PAGE EXCERPT
Segment Open

Training a CNN also utilizes backpropagation using the transpose of kernel matrices in a filter to update the weights in the filter. The mini-batch gradient descent algorithm is widely used to train CNNs, which utilizes part of training data to update the weights per iteration. The number of data used per iteration is often referred to as the batch size B (e.g., \(B = 64\) or 128). Each epoch consumes the entire training data, consisting of \(N/B\) iterations, where N is the number of the entire training data. The mini-batch gradient descent method is a resource-efficient training algorithm in terms of the accuracy per operation, compared to the batch gradient descent method that utilizes entire training dataset per iteration (i.e., the batch gradient descent method updates the weights per epoch). For parallel backpropagation implementation with respect to B data samples in one mini-batch, all the weights and all the activation values using B training samples should be stored to update the weights per the mini-batch iteration, requiring \(B \times\) additional storage, compared to the backpropagation using a stochastic gradient descent algorithm which updates the weights per training sample.

2.2 Resource Efficiency Metrics

Recently, researchers from DeepMind [84] proposed the metrics for resource-efficient deep learning benchmarks, including the top-1 accuracy, the required memory footprint for training, and the required number of floating operations for training, and evaluated the resource efficiency for deep learning applications by jointly considering the three metrics. The Roofline model [171] discussed attainable performance in terms of the operational intensity defined as the number of Floating-Point (FP) operations per DRAM access. Motivated by other works [84, 171], our resource efficiency metrics include the accuracy per parameter, per operation, per memory footprint, per core utilization, per memory access, and per Joule as shown in Figure 1.

Segment Closed

WORK TO BE COMPLETED
Pick up the passage on resource efficiency metrics for deep learning above and continue it from its last sentence.

SOURCE MATERIAL
Segment Open

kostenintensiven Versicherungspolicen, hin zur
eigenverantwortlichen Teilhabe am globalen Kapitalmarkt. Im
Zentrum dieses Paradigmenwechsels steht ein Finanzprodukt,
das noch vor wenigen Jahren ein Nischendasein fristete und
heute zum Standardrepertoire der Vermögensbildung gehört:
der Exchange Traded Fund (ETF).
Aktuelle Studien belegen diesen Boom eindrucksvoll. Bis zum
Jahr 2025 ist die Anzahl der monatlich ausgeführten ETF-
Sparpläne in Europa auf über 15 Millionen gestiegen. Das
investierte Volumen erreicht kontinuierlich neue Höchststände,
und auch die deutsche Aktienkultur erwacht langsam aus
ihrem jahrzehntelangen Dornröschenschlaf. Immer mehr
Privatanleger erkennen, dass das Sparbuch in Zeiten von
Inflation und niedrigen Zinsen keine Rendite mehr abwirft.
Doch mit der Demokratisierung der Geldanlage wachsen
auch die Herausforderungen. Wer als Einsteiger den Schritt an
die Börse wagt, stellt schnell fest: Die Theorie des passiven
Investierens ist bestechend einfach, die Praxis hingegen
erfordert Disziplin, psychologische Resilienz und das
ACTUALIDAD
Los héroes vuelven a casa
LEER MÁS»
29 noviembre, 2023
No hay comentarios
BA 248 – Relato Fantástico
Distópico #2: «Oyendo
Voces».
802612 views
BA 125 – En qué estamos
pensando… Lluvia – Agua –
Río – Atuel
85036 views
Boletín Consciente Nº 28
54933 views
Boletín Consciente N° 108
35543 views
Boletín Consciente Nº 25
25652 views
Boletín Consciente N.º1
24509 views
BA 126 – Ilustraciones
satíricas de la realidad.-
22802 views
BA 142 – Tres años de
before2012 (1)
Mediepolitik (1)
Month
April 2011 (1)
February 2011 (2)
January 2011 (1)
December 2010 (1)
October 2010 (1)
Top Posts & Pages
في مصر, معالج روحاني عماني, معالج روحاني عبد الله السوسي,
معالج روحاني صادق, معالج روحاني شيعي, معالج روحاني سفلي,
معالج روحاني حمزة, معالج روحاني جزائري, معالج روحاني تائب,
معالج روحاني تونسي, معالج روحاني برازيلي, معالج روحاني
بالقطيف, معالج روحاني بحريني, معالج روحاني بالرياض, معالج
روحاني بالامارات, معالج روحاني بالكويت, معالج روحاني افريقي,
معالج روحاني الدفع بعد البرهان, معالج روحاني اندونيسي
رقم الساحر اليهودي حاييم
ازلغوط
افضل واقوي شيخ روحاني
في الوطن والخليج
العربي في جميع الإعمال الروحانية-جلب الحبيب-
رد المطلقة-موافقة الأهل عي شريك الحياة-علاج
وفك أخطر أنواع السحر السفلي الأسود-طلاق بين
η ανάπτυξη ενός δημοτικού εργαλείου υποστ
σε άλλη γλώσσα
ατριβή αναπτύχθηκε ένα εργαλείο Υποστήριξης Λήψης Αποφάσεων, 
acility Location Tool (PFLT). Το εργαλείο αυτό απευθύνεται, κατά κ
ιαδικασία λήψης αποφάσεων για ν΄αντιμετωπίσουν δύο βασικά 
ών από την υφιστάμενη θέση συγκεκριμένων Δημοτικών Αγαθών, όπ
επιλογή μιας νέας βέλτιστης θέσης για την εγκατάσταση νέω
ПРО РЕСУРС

Segment Closed

ANSWER AREA
2.2.1 Accuracy per Parameter.

We consider the accuracy per parameter (i.e., weight) a resource efficiency metric. The accuracy per parameter is an abstract resource efficiency metric since higher accuracy per parameter does not always imply higher physical resource efficiency after its implementation [1, 84].

2.2.2 Accuracy per Operation.

We consider the accuracy per arithmetic operation a resource efficiency metric. This is also an abstract metric, since it can be evaluated prior to the implementation.

2.2.3 Accuracy per Compute Resource.

Instruction-driven architecture such as CPU or GPU requires substantial memory accesses due to instruction fetch and decode operations, whereas data-driven architecture such as ASIC or FPGA can minimize the number of memory accesses, resulting in energy efficiency. We further categorize such compute resource into core utilization, memory footprint, and memory access, required to operate a CNN on given computing platforms. For example, the memory access can be interpreted as GPU DRAM access (or off-chip memory) for a GPU and as FPGA on-chip memory access (or off-chip memory) for a FPGA.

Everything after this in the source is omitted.